● Short task
Write out the rows below without any changes, starting at the line that contains "pose: elev=110.5 azim=32.7" and ending with the line that contains "Dot at: (278, 320)", with both of those lines included.

[Data records]
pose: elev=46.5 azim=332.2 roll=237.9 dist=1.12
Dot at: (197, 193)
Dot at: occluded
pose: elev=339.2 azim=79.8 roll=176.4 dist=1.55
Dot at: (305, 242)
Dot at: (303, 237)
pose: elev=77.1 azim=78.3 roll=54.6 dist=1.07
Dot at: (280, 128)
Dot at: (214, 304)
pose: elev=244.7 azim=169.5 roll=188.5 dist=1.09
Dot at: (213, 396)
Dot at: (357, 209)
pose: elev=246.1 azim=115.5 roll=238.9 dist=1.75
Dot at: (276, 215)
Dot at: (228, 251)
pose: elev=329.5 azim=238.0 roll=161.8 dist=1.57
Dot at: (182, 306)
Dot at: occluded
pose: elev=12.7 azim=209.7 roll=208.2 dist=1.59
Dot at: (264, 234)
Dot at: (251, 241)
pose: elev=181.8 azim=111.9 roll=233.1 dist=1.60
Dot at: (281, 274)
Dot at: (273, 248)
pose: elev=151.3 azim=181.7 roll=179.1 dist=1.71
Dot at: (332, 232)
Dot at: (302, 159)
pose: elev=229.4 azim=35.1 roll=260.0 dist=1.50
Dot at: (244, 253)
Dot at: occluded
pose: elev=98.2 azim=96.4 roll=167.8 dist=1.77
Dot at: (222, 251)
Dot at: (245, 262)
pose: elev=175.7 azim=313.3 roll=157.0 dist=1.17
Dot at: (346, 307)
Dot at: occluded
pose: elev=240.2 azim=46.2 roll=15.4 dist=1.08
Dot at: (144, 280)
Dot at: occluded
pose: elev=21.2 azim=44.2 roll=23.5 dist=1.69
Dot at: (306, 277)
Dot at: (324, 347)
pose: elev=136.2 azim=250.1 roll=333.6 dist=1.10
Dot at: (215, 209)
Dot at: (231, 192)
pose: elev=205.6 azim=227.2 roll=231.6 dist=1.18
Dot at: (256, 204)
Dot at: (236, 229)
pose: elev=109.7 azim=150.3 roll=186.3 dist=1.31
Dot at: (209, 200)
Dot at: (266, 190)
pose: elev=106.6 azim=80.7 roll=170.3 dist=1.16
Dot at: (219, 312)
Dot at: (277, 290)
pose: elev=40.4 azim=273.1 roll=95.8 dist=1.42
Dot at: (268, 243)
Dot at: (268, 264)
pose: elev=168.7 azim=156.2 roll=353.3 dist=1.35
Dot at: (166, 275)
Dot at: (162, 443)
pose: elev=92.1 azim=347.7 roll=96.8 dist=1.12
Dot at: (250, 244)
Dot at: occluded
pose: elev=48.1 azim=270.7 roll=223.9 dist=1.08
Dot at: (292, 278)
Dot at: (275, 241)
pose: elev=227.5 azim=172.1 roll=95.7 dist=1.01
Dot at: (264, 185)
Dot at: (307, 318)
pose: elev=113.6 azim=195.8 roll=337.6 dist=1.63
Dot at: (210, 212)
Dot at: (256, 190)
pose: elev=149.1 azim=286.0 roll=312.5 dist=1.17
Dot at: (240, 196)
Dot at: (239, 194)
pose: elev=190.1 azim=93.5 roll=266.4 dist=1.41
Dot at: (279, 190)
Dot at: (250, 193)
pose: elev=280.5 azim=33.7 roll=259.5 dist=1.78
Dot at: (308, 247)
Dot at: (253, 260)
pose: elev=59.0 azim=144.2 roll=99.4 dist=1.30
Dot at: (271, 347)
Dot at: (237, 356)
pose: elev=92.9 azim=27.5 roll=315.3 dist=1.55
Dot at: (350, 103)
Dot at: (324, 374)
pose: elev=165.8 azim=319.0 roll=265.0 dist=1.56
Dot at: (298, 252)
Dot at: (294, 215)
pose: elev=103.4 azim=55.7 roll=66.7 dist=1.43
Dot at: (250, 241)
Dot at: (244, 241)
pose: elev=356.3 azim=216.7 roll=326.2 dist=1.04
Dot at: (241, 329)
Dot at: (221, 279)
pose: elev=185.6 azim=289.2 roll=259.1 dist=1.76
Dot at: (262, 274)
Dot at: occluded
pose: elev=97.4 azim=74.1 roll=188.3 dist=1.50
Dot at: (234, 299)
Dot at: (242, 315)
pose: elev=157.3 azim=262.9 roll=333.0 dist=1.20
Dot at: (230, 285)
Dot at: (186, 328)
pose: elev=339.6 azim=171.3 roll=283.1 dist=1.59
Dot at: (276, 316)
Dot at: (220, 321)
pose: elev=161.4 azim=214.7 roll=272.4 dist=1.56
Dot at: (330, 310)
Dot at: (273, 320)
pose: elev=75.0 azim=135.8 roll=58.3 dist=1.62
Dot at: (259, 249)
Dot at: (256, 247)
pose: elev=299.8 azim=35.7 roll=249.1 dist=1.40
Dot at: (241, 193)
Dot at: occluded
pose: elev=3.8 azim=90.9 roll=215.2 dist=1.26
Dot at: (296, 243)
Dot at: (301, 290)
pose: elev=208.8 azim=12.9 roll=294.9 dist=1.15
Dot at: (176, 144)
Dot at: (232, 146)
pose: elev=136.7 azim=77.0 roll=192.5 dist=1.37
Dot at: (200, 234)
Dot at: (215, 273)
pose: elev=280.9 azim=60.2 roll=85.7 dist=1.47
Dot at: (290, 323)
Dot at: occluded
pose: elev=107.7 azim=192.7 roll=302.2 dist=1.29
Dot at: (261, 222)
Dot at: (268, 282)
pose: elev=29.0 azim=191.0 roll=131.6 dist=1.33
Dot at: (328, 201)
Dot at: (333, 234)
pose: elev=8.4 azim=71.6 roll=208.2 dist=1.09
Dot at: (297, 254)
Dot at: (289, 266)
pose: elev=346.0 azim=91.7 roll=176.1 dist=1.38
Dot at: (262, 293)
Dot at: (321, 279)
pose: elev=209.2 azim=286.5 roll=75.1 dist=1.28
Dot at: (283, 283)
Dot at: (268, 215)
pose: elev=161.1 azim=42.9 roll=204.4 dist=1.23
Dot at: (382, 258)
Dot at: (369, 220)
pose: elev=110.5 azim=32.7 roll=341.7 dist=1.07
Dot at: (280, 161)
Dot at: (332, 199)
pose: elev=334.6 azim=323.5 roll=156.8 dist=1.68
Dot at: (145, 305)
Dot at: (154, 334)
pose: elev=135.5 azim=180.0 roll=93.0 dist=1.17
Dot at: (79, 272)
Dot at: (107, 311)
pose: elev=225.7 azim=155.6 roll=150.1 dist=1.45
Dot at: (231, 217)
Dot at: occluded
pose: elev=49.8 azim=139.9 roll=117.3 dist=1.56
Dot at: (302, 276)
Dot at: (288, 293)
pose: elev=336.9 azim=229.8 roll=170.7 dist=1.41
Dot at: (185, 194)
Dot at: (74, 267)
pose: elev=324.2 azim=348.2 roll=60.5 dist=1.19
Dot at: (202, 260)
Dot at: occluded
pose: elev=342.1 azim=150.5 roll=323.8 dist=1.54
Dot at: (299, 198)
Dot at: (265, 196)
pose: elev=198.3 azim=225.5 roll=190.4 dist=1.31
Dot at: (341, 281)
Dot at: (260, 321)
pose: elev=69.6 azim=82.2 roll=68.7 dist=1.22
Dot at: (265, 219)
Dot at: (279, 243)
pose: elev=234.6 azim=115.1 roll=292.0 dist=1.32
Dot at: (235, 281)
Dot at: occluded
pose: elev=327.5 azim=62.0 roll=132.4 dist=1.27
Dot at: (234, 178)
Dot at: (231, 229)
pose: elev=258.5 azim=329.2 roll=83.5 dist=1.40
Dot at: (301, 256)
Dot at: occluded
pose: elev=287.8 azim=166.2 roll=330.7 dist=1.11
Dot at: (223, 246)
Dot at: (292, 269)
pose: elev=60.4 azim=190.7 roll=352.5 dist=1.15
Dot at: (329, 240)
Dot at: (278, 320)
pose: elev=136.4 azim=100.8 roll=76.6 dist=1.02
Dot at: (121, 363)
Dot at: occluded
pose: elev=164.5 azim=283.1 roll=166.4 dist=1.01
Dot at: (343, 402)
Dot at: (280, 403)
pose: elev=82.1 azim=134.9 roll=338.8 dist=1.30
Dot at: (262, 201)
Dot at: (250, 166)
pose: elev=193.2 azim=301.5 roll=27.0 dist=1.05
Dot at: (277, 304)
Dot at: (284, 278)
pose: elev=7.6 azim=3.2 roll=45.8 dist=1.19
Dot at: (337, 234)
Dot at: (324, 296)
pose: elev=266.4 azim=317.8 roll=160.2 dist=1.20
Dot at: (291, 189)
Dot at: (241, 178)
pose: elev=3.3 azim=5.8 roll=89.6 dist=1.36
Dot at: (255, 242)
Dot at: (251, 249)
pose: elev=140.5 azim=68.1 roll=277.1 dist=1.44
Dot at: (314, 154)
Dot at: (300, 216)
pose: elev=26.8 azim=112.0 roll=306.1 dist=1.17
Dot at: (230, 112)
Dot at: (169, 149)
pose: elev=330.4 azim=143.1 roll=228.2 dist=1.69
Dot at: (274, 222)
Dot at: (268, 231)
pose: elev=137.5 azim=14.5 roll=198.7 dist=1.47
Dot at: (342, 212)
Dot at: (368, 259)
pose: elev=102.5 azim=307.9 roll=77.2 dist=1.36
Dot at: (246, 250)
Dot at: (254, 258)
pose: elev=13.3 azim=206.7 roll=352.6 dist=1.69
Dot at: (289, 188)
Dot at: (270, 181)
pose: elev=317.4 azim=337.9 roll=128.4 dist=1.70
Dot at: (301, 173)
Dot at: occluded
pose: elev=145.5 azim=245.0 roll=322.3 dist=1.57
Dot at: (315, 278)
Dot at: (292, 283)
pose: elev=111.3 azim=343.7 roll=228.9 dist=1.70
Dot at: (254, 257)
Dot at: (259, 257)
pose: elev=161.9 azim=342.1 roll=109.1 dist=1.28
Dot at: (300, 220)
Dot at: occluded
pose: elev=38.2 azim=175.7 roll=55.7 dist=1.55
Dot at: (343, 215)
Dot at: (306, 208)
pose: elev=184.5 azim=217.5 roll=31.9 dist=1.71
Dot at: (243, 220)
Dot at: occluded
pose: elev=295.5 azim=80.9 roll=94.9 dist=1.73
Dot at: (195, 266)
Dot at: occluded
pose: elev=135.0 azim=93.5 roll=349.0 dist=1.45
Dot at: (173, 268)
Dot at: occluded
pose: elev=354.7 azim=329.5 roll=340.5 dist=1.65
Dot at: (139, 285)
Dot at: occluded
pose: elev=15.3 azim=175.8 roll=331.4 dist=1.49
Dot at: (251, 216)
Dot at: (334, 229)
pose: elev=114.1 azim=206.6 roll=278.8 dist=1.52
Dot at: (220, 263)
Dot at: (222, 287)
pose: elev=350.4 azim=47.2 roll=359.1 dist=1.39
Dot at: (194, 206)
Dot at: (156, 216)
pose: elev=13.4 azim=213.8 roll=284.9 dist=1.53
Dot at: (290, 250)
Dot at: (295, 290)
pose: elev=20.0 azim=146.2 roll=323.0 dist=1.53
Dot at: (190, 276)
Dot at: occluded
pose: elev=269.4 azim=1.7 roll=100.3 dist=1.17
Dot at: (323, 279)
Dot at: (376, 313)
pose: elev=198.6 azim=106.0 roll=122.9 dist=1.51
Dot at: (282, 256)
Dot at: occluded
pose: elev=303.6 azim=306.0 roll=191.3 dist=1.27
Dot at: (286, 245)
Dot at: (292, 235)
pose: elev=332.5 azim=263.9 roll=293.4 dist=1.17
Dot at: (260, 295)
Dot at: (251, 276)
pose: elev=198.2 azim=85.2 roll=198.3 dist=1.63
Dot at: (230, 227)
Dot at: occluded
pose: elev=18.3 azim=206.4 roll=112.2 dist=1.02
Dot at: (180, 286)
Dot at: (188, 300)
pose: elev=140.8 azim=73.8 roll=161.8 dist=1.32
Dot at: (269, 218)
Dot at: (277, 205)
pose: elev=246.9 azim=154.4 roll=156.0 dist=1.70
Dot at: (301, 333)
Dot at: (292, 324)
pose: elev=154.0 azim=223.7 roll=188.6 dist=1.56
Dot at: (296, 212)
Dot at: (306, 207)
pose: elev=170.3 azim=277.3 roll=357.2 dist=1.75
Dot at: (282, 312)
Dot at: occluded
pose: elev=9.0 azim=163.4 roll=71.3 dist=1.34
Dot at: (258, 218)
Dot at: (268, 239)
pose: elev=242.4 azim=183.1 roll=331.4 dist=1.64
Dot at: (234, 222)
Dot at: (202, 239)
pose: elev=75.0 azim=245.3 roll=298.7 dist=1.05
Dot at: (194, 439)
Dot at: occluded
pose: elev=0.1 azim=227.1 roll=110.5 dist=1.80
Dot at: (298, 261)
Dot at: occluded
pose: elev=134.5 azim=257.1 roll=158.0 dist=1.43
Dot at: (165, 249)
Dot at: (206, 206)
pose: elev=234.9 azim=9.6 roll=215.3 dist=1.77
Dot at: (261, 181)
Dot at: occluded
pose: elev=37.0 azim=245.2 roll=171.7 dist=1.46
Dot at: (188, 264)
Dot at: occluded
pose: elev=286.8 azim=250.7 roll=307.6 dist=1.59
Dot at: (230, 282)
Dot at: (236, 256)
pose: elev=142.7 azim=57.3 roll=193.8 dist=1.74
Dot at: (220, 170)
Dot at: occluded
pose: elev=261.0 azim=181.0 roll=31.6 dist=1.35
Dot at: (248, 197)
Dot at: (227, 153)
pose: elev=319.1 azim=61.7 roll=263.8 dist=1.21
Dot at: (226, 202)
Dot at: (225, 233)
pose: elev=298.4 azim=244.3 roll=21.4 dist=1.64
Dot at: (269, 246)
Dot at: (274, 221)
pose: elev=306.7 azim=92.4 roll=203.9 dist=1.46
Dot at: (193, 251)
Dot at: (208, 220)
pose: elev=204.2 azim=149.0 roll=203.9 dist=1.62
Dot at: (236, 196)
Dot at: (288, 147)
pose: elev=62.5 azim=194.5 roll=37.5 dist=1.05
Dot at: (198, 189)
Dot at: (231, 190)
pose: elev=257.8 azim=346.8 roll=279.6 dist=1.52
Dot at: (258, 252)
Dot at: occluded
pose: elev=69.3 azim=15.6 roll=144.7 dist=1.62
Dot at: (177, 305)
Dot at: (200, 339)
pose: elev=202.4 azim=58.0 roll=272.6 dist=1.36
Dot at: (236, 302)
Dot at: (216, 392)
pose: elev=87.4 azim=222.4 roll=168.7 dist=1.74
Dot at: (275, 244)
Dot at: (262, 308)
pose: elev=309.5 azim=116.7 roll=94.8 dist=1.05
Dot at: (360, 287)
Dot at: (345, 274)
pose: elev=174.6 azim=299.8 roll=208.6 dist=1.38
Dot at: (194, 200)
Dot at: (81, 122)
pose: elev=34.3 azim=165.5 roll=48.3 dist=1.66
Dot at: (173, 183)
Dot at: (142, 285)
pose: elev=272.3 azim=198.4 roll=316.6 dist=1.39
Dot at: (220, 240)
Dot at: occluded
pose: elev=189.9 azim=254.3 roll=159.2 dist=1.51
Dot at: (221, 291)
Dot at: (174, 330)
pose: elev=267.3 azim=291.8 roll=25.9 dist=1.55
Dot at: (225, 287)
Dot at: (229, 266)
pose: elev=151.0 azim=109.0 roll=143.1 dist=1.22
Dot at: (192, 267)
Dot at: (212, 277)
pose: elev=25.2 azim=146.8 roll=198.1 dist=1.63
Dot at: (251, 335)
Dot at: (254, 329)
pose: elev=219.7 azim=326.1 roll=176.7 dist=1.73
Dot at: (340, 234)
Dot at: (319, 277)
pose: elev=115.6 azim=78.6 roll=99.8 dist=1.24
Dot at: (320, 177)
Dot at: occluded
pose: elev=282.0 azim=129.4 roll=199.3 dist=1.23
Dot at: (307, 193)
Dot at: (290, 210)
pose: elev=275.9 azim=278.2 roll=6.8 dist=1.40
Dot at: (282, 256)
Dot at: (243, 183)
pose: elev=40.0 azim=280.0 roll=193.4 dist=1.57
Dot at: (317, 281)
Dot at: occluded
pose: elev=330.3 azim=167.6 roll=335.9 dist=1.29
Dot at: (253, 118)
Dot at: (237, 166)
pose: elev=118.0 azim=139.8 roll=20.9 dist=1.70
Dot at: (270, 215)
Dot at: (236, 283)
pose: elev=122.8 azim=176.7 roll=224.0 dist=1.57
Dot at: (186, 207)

● Answer for this exercise
pose: elev=110.5 azim=32.7 roll=341.7 dist=1.07
Dot at: (280, 161)
Dot at: (332, 199)
pose: elev=334.6 azim=323.5 roll=156.8 dist=1.68
Dot at: (145, 305)
Dot at: (154, 334)
pose: elev=135.5 azim=180.0 roll=93.0 dist=1.17
Dot at: (79, 272)
Dot at: (107, 311)
pose: elev=225.7 azim=155.6 roll=150.1 dist=1.45
Dot at: (231, 217)
Dot at: occluded
pose: elev=49.8 azim=139.9 roll=117.3 dist=1.56
Dot at: (302, 276)
Dot at: (288, 293)
pose: elev=336.9 azim=229.8 roll=170.7 dist=1.41
Dot at: (185, 194)
Dot at: (74, 267)
pose: elev=324.2 azim=348.2 roll=60.5 dist=1.19
Dot at: (202, 260)
Dot at: occluded
pose: elev=342.1 azim=150.5 roll=323.8 dist=1.54
Dot at: (299, 198)
Dot at: (265, 196)
pose: elev=198.3 azim=225.5 roll=190.4 dist=1.31
Dot at: (341, 281)
Dot at: (260, 321)
pose: elev=69.6 azim=82.2 roll=68.7 dist=1.22
Dot at: (265, 219)
Dot at: (279, 243)
pose: elev=234.6 azim=115.1 roll=292.0 dist=1.32
Dot at: (235, 281)
Dot at: occluded
pose: elev=327.5 azim=62.0 roll=132.4 dist=1.27
Dot at: (234, 178)
Dot at: (231, 229)
pose: elev=258.5 azim=329.2 roll=83.5 dist=1.40
Dot at: (301, 256)
Dot at: occluded
pose: elev=287.8 azim=166.2 roll=330.7 dist=1.11
Dot at: (223, 246)
Dot at: (292, 269)
pose: elev=60.4 azim=190.7 roll=352.5 dist=1.15
Dot at: (329, 240)
Dot at: (278, 320)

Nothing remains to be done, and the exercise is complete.